The Place for PlanTech in ‘Planning for the Future.’

Friday 21 August 2020

Piers Mulroney

Head of Commercial Partnerships & Policy (UK&I)

The ‘Planning for the Future’ White Paper is an excellent endorsement of the UK PlanTech industry as the Government has recognised the potential for the UK to become global leaders in digital planning and in PlanTech to revolutionise and democratise the sector. 
Technology needs to be at the core of future legislation. The challenges of the last six months have been an incredible catalyst for change as we have all witnessed how planning authorities and others have embraced the transparency, flexibility and accessibility of PlanTech. VU.CITY has been at the heart of this, through the digitisation of schemes and alongside our Cloud platform, we provide the capacity for users to work from home.
This is just the beginning of the conversation. One of the things we’ve set out to do at VU.CITY is devise a tool that will help the property world deal with the three key issues that the sector is currently under fire for lack of trust, over-complexity and under-engagement.

The White Paper outlines four key areas in which VU.CITY is delivering for Planning for the Future:

Helping everyone feel informed and engaged
Democratising planning and making it more accessible whilst streamlining and speeding up the process sounds counterintuitive to anyone who has been involved in the process before. However, engaging the public early with accessible, engaging information will allow more people to understand the ideas and issues at stake. 
We can see that with the right technology and a degree of community empowerment and education, this could provide the efficiencies that the Government is looking for and more importantly, this will build trust. Last year we assisted Croydon Council in their Local Plan consultation using the latest 3D technology and virtual reality to bring it to life in a new way. 
The White Paper outlines four key areas in which VU.CITY is delivering for Planning for the Future:
Efficiency and simplicity cannot come at the cost of good design. At VU.CITY, we support innovation and new ideas in urban planning. The ever-greater use of technology through planning and design is leading inexorably towards far greater transparency and widening participation and engagement in the future of our built environment. 
It is easy to see how this technology – allowing design and creativity to be tested and reviewed in context - could be complemented by the White Paper’s recommendations around new design codes, set locally and with guidance from a Director of Design and Place at each LPA. It is clear though that resourcing will be vital and work already being done by organisations like public practice, to bring the private sector talent into the public sector will need to be replicated up and down the country. 
The main objective is to get more homes built quickly. Our technology is often used by developers to test feasibility on sites before too much work is done at the pre-application stage.
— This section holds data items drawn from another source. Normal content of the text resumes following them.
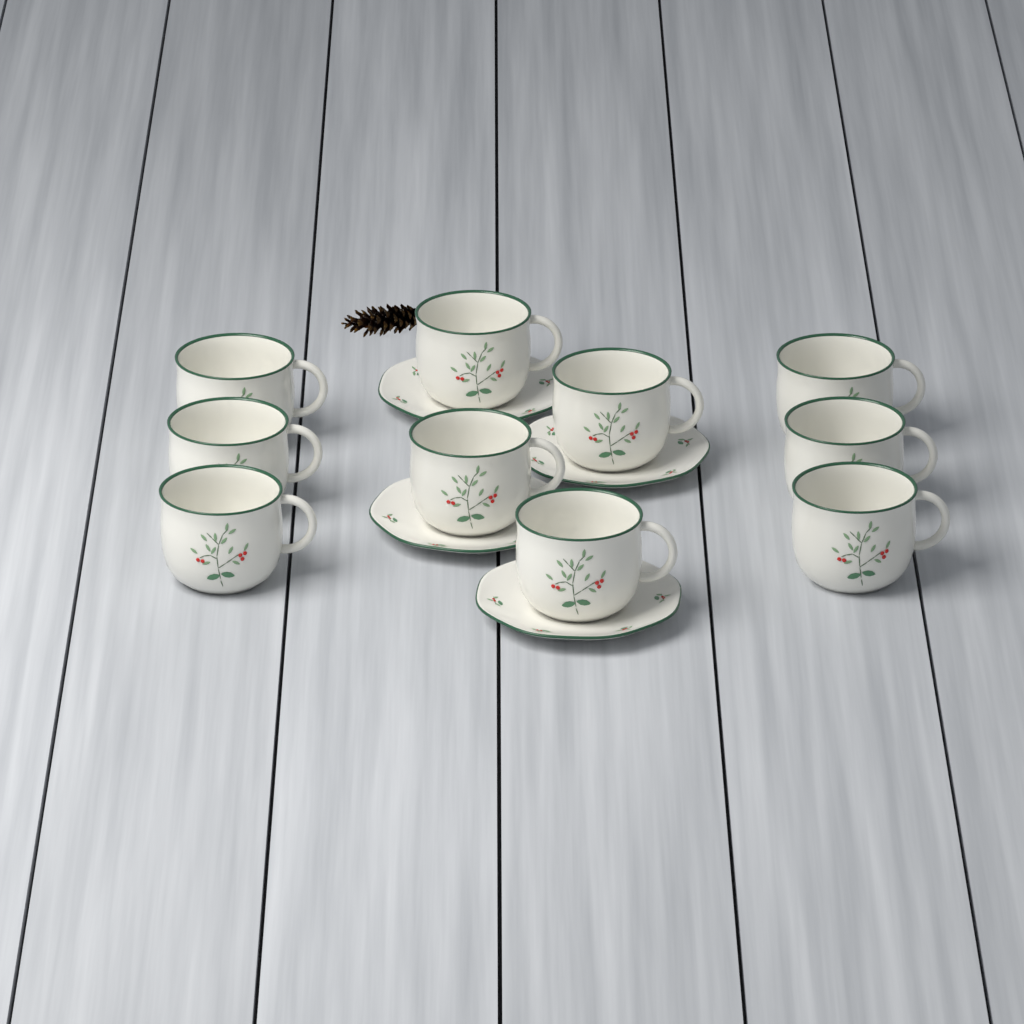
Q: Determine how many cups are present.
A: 10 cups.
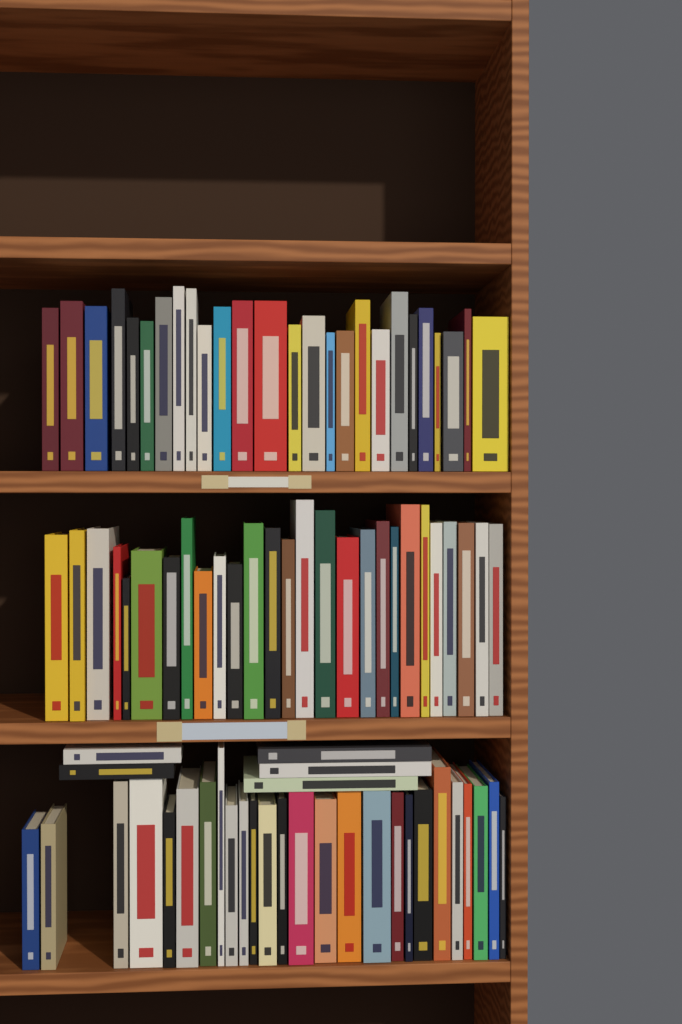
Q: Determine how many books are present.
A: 84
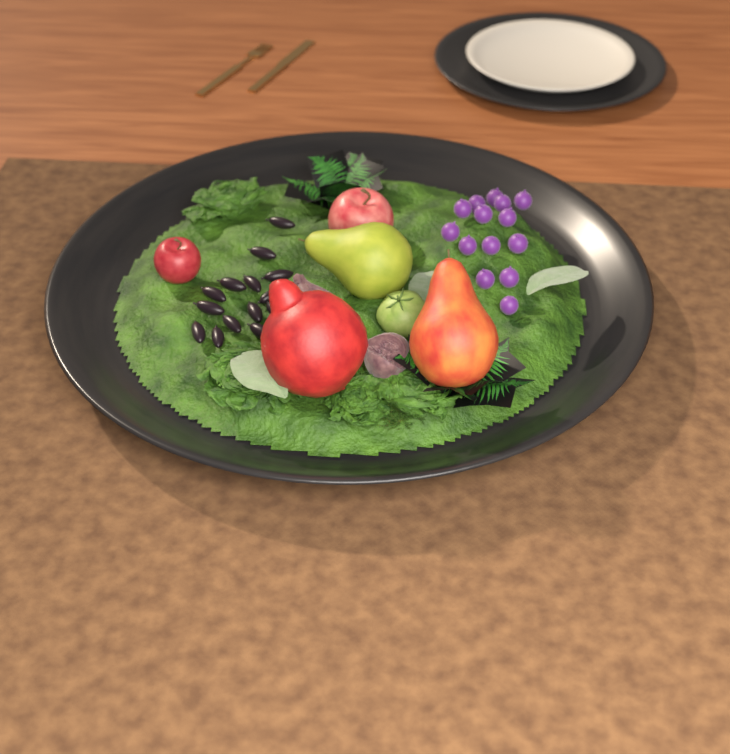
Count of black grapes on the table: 14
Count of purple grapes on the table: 14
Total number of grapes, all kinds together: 28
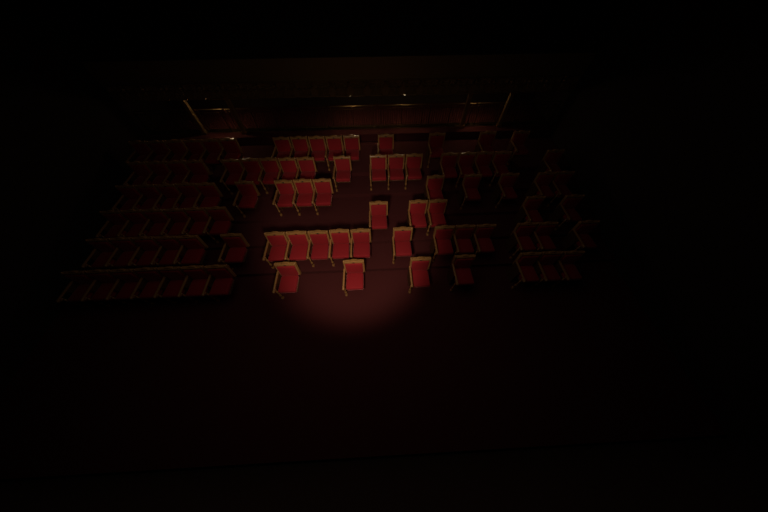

Ensuring that SME developers can do this to de-risk projects will enable more activity in a market which is often the exclusive domain of big outfits. Technology like VU.CITY can drastically reduce those barriers to entry. 
I also like the sound of an open data approach in this sense too, allowing smaller players the chance to understand where the opportunities are and how to mitigate risk through access to Local Plan information, design codes and challenges. 
Although Whitehall and the GLA have issued grants for digital transformation and community involvement in planning, a much more comprehensive investment will be required to achieve the scale of the transformation they desire. This will need to cover the shift from legacy systems as well the investment in new tech and, perhaps most importantly the training and education of the sector.  
Overall, it is heartening to see recognition for the immensely significant role PlanTech can play in the future of planning. For me, this is a hugely positive step that will not only improve planning but will also lead to much greater integration of the development of buildings and space with far broader ‘smart’ initiatives that will make our cities better places for everyone.